Bagi yang Suka Tiduran Wajib Baca

Jumat, 25 Desember 2020

Ilustrasi tiduran

jurnalpekan.com - Masa pandemi mengharuskan kita mengurangi aktivitas di luar rumah karena bisa berdampak pada kesehatan, apalagi jika tubuh terlalu lama kurang aktivitas fisik.

Dirumah, perilaku kurang gerak, atau sedentary pasti terjadi bahkan sudah ada jauh sebelum pandemi virus Corona melanda.

Jumlahnya diperkirakan semakin meningkat karena situasi mengharuskan karantina wilayah di berbagai negara, termasuk Indonesia, dilakukan.

"Kalau dilakukan dalam waktu yang lama, waktu yang panjang, bisa menjadi gaya hidup," kata dokter spesialis kedokteran olahraga, Sophia Hage, dilansir dari akurat.co, Jumat (25/12/2020).

Perilaku kurang gerak atau sedentary merupakan segala kegiatan di luar waktu tidu r, yang hanya memerlukan sedikit energi, misalnya duduk dan menonton televisi.

Aktivitas yang tergolong sedentary bahkan menghabiskan energi lebih sedikit dibandingkan aktivitas ringan, seperti berdiri dan jalan kaki.

Perilaku kurang gerak ini akan menjadi gaya hidup atau kebiasaan setelah dilakukan selama enam jam atau lebih dalam durasi yang lama. 

Sedentary lifestyle juga bisa terjadi pada siapa saja, termasuk orang-orang yang rutin berolahraga setiap hari, jika kegiatannya banyak dihabiskan duduk di depan komputer, misalnya.

Sophia, mengutip data dari survei IFLS dan jurnal ilmiah The Lancet Global Health, populasi di Indonesia yang tergolong kurang aktivitas fisik pada 2007 berjumlah 19,9 persen, naik menjadi 30 persen pada 2016.

Dia juga mengutip Riset Kesehatan Dasar, bahwa pada 2018 terdapat 33,5 persen populasi yang kurang aktivitas fisik pada 2018.

Sementara pada populasi global, terdapat 27,5 persen yang kekurangan aktivitas fisik pada 2018. Dari populasi tersebut, perempuan lebih banyak kurang gerak (28,6 persen) dibandingkan laki-laki (23,4 persen).

Kekurangan aktivitas fisik tentu akan berdampak pada kesehatan individu dalam jangka pendek, misalnya mengalami nyeri punggung bagian bawah dan radang otot.
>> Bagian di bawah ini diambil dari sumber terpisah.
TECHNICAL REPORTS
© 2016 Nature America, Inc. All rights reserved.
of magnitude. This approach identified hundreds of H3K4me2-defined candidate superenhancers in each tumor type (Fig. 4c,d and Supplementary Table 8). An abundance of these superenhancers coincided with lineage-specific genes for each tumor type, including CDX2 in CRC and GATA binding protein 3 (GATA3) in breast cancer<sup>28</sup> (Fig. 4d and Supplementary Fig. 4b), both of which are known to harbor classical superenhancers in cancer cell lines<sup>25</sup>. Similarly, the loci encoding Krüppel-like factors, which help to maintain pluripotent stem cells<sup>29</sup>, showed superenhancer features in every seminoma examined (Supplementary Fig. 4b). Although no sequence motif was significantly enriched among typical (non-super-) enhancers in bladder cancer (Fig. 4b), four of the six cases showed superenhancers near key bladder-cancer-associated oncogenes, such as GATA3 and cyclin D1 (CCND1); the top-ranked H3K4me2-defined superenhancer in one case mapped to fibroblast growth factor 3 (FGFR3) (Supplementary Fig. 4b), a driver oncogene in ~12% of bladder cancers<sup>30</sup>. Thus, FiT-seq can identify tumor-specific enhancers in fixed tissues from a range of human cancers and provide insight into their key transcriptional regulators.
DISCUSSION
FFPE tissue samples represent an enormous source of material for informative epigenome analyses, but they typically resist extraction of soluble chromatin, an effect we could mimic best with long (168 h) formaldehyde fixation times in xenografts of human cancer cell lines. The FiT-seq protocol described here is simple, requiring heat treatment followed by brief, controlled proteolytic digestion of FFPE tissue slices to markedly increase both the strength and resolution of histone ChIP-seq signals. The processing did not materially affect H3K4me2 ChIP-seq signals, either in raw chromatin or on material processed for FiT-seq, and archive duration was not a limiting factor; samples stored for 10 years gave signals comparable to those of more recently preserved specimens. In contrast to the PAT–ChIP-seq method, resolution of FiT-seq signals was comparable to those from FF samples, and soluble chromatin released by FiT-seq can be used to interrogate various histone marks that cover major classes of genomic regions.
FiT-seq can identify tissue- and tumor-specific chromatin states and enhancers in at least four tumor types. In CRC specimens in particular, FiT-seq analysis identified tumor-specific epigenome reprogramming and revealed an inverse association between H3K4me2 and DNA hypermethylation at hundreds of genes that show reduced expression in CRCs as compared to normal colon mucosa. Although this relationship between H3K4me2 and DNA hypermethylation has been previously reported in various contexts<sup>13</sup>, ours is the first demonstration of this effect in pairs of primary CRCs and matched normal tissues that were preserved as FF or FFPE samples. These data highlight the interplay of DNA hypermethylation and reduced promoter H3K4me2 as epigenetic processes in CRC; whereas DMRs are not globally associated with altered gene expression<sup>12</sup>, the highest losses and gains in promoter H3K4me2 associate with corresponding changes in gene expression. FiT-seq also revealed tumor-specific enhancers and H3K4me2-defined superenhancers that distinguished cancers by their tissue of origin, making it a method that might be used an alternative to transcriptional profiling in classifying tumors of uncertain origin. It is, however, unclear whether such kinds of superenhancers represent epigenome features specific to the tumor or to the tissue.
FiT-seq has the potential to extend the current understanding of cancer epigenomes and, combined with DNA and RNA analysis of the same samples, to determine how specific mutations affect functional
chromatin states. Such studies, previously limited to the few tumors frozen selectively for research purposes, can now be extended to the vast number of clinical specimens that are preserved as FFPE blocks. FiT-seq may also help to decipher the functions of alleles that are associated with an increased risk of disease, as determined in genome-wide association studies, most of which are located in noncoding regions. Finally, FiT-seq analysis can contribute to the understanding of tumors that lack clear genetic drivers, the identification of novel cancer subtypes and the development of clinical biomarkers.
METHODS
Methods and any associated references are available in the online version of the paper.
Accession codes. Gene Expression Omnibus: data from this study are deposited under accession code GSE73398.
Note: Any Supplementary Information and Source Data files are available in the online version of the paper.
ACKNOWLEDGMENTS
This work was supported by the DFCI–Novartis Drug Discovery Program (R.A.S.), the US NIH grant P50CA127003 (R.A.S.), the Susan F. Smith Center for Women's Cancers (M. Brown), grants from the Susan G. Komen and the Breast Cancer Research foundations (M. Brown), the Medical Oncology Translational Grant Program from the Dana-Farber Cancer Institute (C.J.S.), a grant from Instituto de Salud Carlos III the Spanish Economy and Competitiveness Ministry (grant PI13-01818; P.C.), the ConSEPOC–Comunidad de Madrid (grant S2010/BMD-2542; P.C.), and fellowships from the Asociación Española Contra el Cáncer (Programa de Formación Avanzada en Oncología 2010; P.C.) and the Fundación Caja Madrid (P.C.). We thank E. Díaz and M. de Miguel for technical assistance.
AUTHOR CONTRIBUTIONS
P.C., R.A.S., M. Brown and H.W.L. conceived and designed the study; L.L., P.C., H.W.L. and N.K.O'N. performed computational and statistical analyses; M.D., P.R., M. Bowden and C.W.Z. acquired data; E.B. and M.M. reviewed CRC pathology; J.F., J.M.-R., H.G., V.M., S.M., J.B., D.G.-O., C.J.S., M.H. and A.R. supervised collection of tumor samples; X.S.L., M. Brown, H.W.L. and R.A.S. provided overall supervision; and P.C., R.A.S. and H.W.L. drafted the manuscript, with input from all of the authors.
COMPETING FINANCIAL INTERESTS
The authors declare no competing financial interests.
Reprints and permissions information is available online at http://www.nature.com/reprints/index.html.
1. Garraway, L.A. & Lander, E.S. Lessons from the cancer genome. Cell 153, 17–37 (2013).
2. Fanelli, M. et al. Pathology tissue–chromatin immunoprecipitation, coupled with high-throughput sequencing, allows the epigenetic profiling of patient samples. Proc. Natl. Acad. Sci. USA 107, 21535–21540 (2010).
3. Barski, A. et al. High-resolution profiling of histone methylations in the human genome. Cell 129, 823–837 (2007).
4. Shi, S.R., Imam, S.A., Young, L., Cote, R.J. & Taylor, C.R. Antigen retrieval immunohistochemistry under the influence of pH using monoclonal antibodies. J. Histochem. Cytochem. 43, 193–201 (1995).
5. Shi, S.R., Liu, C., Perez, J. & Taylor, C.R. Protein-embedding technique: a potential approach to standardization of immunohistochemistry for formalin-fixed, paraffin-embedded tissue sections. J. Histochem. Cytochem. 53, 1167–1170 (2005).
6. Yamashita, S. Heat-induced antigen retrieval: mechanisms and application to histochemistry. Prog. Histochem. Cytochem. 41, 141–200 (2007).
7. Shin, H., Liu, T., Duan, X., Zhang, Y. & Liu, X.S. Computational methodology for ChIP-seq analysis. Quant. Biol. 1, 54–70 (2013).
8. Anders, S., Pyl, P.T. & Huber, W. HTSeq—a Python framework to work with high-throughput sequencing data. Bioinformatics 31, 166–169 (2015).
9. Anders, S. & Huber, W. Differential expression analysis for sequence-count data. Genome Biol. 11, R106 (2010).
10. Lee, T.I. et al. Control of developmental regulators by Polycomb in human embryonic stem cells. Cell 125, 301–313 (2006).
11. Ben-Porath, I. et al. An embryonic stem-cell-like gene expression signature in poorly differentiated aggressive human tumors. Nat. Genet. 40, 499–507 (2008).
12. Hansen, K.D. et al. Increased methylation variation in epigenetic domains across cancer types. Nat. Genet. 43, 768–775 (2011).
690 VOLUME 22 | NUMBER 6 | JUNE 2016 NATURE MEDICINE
Sedangkan, dalam jangka panjang, kurang gerak bisa menyebabkan ostheoporosis dan ostheoarthritis.

"Ketika terlalu sering duduk atau berbaring, fungsi otot-otot besar seperti paha dan punggung, yang semestinya digunakan untuk menyangga tubuh, tergantikan oleh kursi," kata mencontohkan.

Akibatnya, ada penurunan penyerapan gula dan lemak di sel tubuh. Ketika dua zat tersebut tidak digunakan tubuh untuk bergerak, maka kadar gula darah dan kolesterol akan tinggi dan bisa menimbulkan masalah kesehatan lainnya jika gaya hidup ini diteruskan.

Gaya hidup kurang gerak ini juga bisa meningkatkan risiko obesitas, hipertensi dan penyakit kardiovaskular. Perilaku kurang gerak tidak hanya berakibat pada kesehatan fisik, namun juga bisa menyerang kesehatan mental. Pelaku sedentary lilfestyle berisiko tiga kali lipat mengalami gejala depresi dibandingkan mereka yang banyak bergerak.

Mereka yang kurang gerak ini juga bisa mengalami masalah finansial karena harus mengeluarkan lebih banyak uang untuk mengakses layanan kesehatan dan produktivitas kerja terganggu jika sering sakit.